There is a triangle that is not equilateral whose side lengths form a geometric sequence, and the measures of whose angles form an arithmetic sequence.

Show that this statement is true by finding such a triangle or prove that it is false by demonstrating that there cannot be such a triangle.

Solution:

Some potential paths involve showing that if the triangle is not equilateral, then the triangle inequality is violated, or some sides are negative.

Let the angles be $60^\circ-d<60^\circ<60^\circ+d$. Let the side lengths be $\frac{1}{a}<1<a$. (We can scale to a similar triangle.)

We have information about all sides and angles, and we want to relate them all.
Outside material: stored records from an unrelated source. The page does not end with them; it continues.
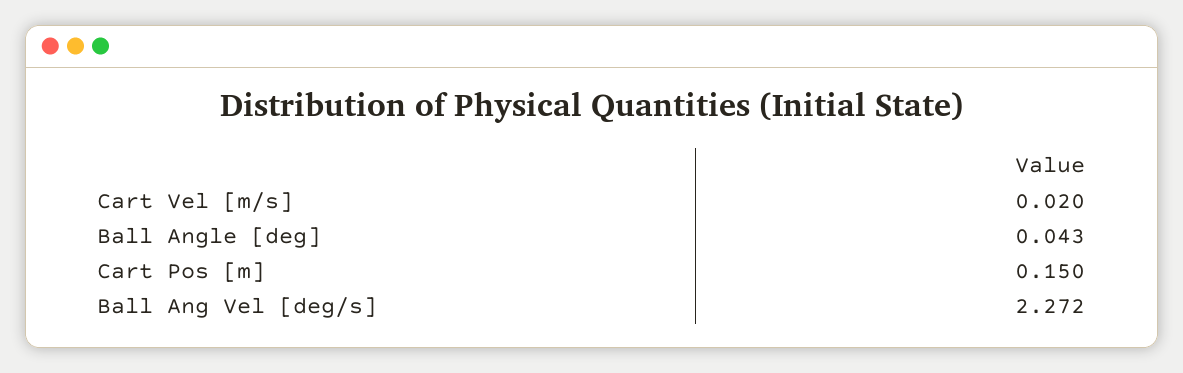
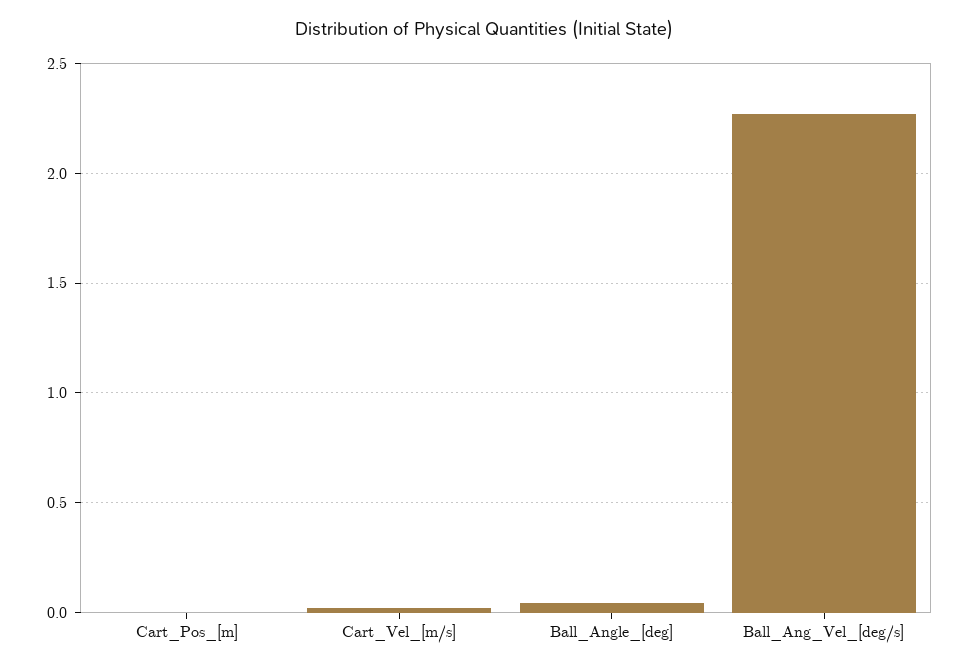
Cart Pos [m]: 0.15 -> 0

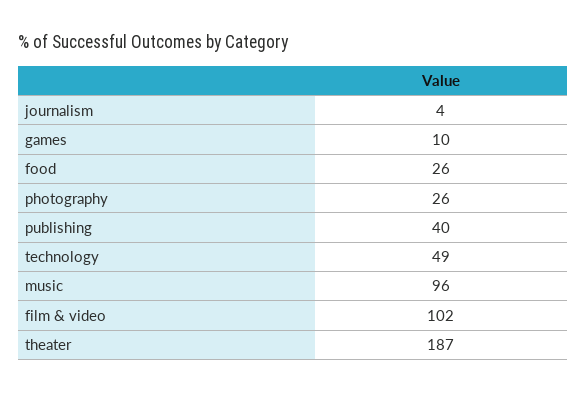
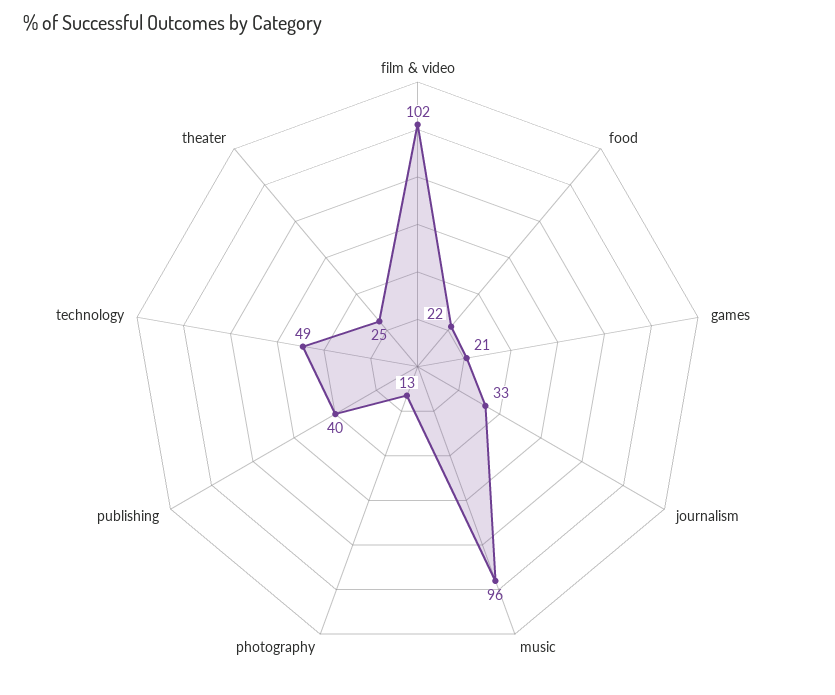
journalism: 4 -> 33
games: 10 -> 21
food: 26 -> 22
photography: 26 -> 13
theater: 187 -> 25

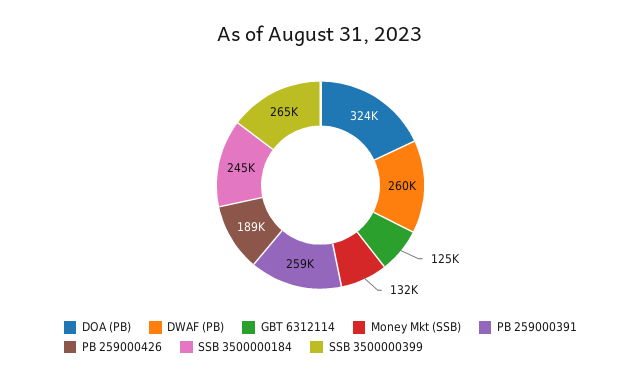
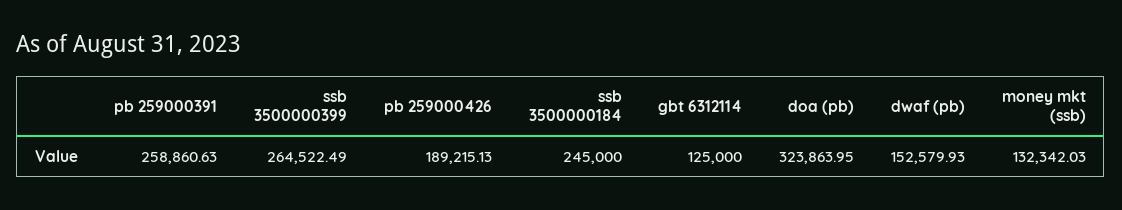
DWAF (PB): 260000 -> 152579.93

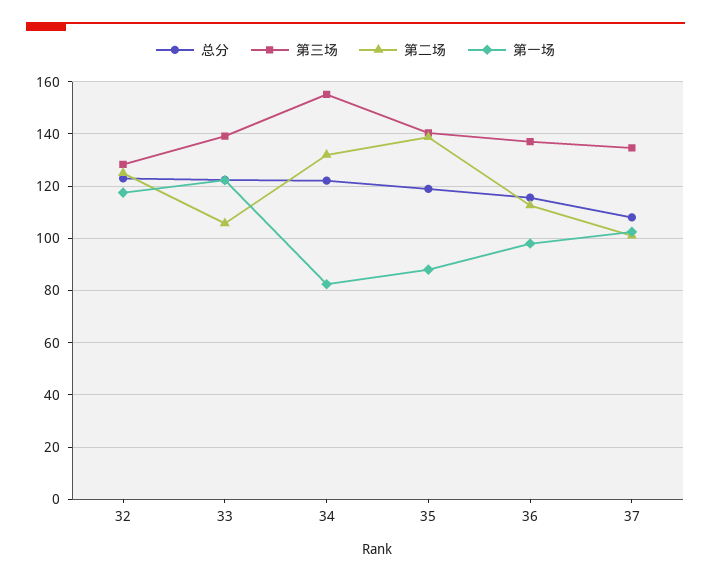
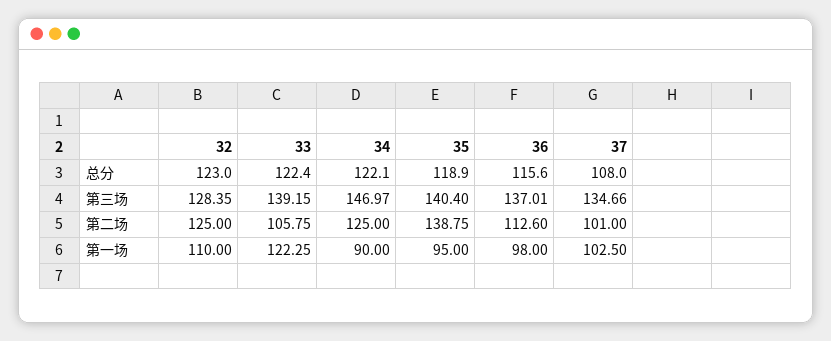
第一场, 32: 117.5 -> 110
第三场, 34: 155 -> 146.97
第二场, 34: 132.5 -> 125
第一场, 34: 82.5 -> 90
第一场, 35: 87.5 -> 95

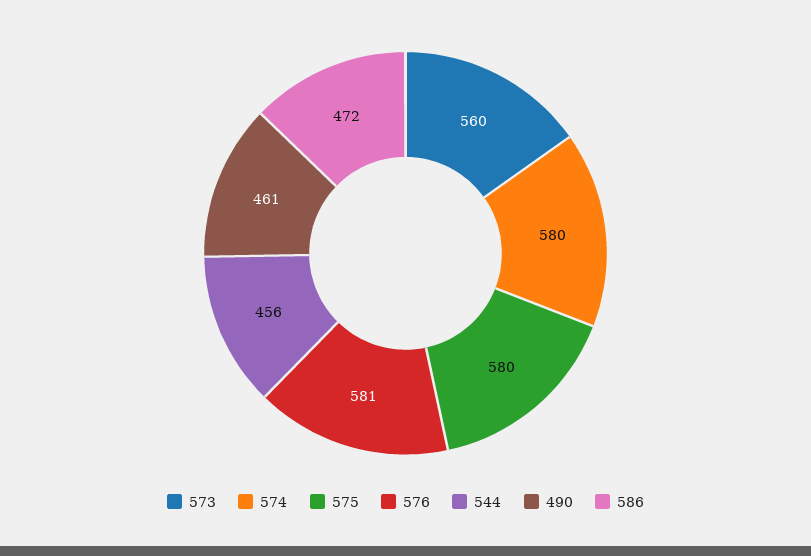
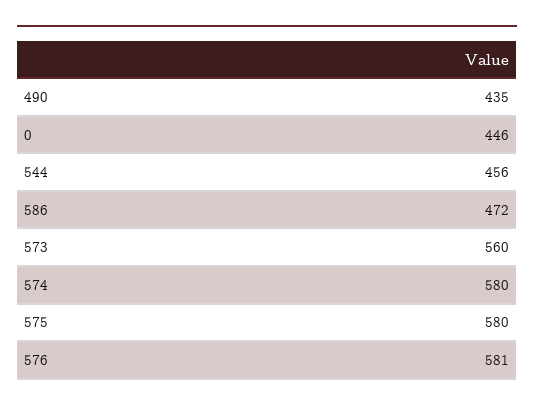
490: 461 -> 435
0: none -> 446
This is a hint to use the sine law.

$$\frac{1}{a\sin{60^\circ-d}}=\frac{1}{\sin{60^\circ}}=\frac{a}{\sin{60^\circ+d}}$$

We can isolate $a$ in the above equations to eliminate it:

$$a = \frac{\sin{60^\circ}}{\sin{60^\circ-d}}$$

and

$$a=\frac{\sin{60^\circ+d}}{\sin{60^\circ}}$$

Equating the two:

$$\sin(60^\circ-d)\sin(60^\circ+d)=\sin^2{60^\circ}=\frac{3}{4}$$

Using the addition formulas:

$$\sin{60^\circ-d}=\sin{60^\circ}\cos{d}-\cos{60^\circ}\sin{d}$$ $$=\frac{\sqrt{3}}{2}\cos d - \frac{1}{2}\sin{d}$$ $$\sin{60^\circ+d}=\frac{\sqrt{3}}{2}\cos d + \frac{1}{2}\sin{d}$$

Hence:

$$\frac{3}{4}\cos^2 d - \frac{1}{4}\sin^2{d}=\frac{3}{4}$$ $$3\cos^2 d - \sin^2{d}=3$$

Substitute $\sin^2{d}=1-\cos^2{d}$:

$$3\cos^2 d - 1+\cos^2{d}=3$$ $$\cos^2{d} = 1$$ $$\cos{d} = \pm 1$$

The only solutions are multiples of $180^\circ$, so the only valid case in triangles would be $d=0^\circ$, but that means it is equilateral. Proof complete.